Zudem sollten die formalen Hürden für die Teilnahme von jungen
Unternehmen an den Fachprogrammen von Bundesministerien gesenkt
werden.
3. Wissenschaftssystem weiter stärken
– Hochschulpakt fortführen:
Die EFI spricht sich dafür aus, dass Bund und Länder ein auf
mehrere Legislaturperioden angelegtes Nachfolgeprogramm für den
Hochschulpakt initiieren. Der Bund sollte die Länder weiterhin bei
der Finanzierung der Lehre und der Overheadkosten unterstützen, ohne
dass die Länder ihre Beiträge zur Hochschulfinanzierung reduzieren.
Bei der Zuweisung der Mittel für die Lehre sollten nicht nur die Zahl
der Studierenden, sondern auch qualitätsrelevante Indikatoren
berücksichtigt werden. Die Universitäten und Fachhochschulen bzw.
Hochschulen für angewandte Wissenschaften benötigen außerdem eine
substanzielle Verbesserung ihrer Grundfinanzierung.
– Fortführung des Pakts für Forschung und Innovation:
Bei der Fortschreibung der von den außeruniversitären
Forschungseinrichtungen (AUF) umzusetzenden forschungspolitischen
Ziele sollte ein stärkeres Augenmerk auf den Erkenntnis- und
Technologietransfer gelegt werden.
4. F&I-Governance innovationsfreundlicher gestalten
– Die Hightech-Strategie (HTS) der Bundesregierung hat die
ressortübergreifende Kooperation bei der Gestaltung der
F&I-Politik erfolgreich gestärkt und sollte daher nach Ansicht
der Kommission möglichst zügig fortgeschrieben werden.
– Die Expertenkommission rät dazu, wichtige Querschnittsthemen wie
etwa autonome Systeme und künstliche Intelligenz noch stärker zu
berücksichtigen. Die Lösungsansätze zur Bewältigung des
digitalen Wandels sollten sich nicht auf einzelne Industrien
oder Technologiebereiche beziehen.
– Die Expertenkommission spricht sich dafür aus, in der neuen
Legislaturperiode eine „Agentur zur Förderung radikaler
Innovationen“ zu gründen.

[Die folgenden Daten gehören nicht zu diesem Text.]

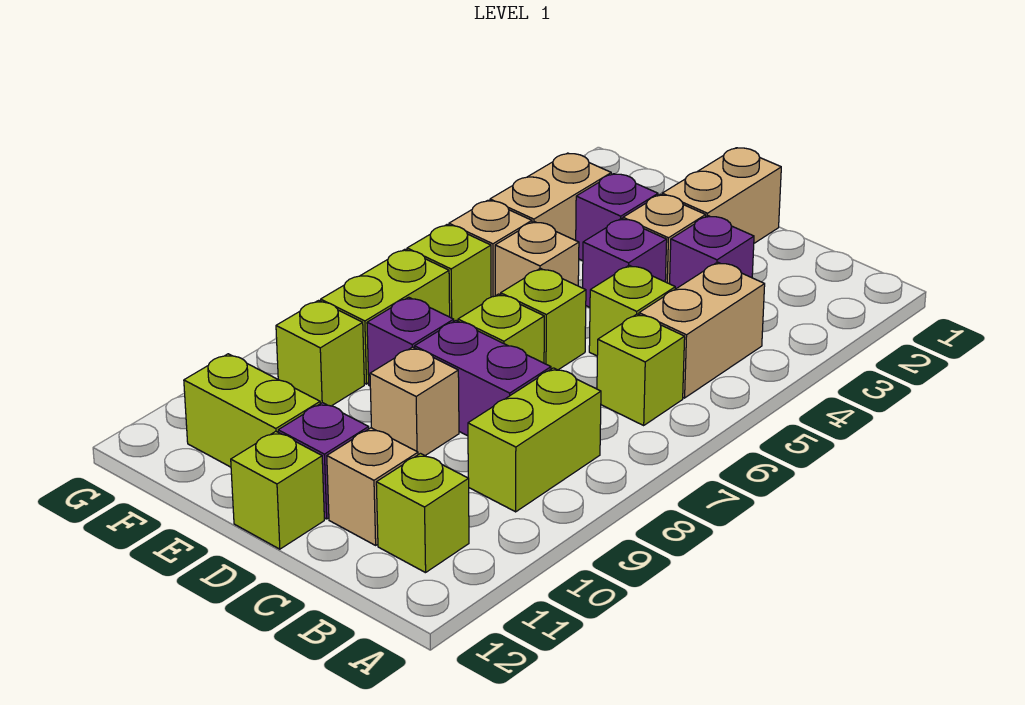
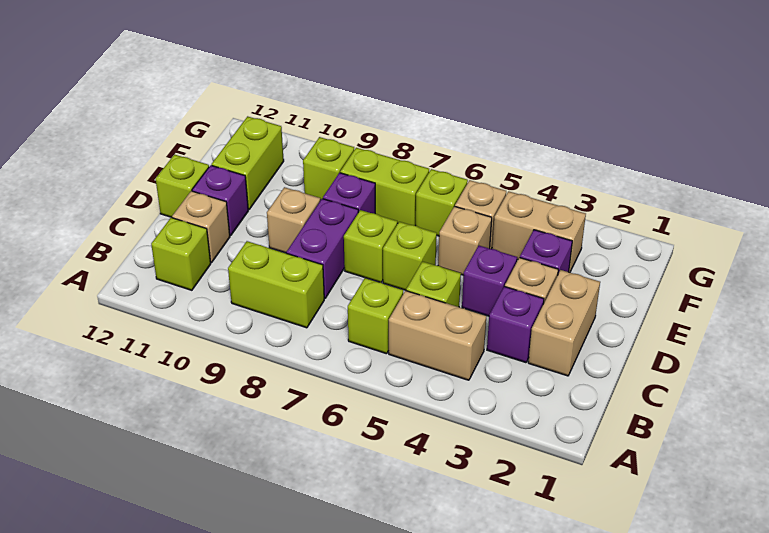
tan brick D1:D2 level 1 -> tan brick C2:D2 level 1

Die bisherigen
Forschungsförderstrukturen seien nicht dazu geeignet, in
ausreichendem Maße Anreize für die Durchführung besonders
risikoreicher und visionärer Projekte zu setzen.
– Die neue Bundesregierung sollte ein Einwanderungsgesetz für
Erwerbsmigration auf den Weg bringen.
Eine innovationsorientierte Beschaffung kann nach Ansicht der
Experten künftig als Instrument einer strategischen F&I-Politik
genutzt werden und hierfür sei die Praxis der öffentlichen
Beschaffung mit einer „Priorität für das innovativere Angebot“
anzupassen. Das beträchtliche öffentliche Beschaffungsvolumen von
hunderten Milliarden Euro pro Jahr solle stärker als bisher für die
Förderung von Innovationen genutzt werden, so die Empfehlung.
Die Expertenkommission Forschung und Innovation (EFI) mit Sitz in
Berlin leistet seit über zehn Jahren wissenschaftliche
Politikberatung für die Bundesregierung und legt jährlich ein
Gutachten zu Forschung, Innovation und technologischer
Leistungsfähigkeit Deutschlands vor. Wesentliche Aufgabe der EFI ist
es dabei, die Stärken und Schwächen des deutschen Innovationssystems
im internationalen und zeitlichen Vergleich zu analysieren und die
Perspektiven des Forschungs- und Innovationsstandorts Deutschland zu
bewerten. Auf dieser Basis entwickelt die EFI Vorschläge für die
nationale Forschungs- und Innovationspolitik.
Pressekontakt:
Dr. Helge Dauchert (Leiter der EFI-Geschäftsstelle)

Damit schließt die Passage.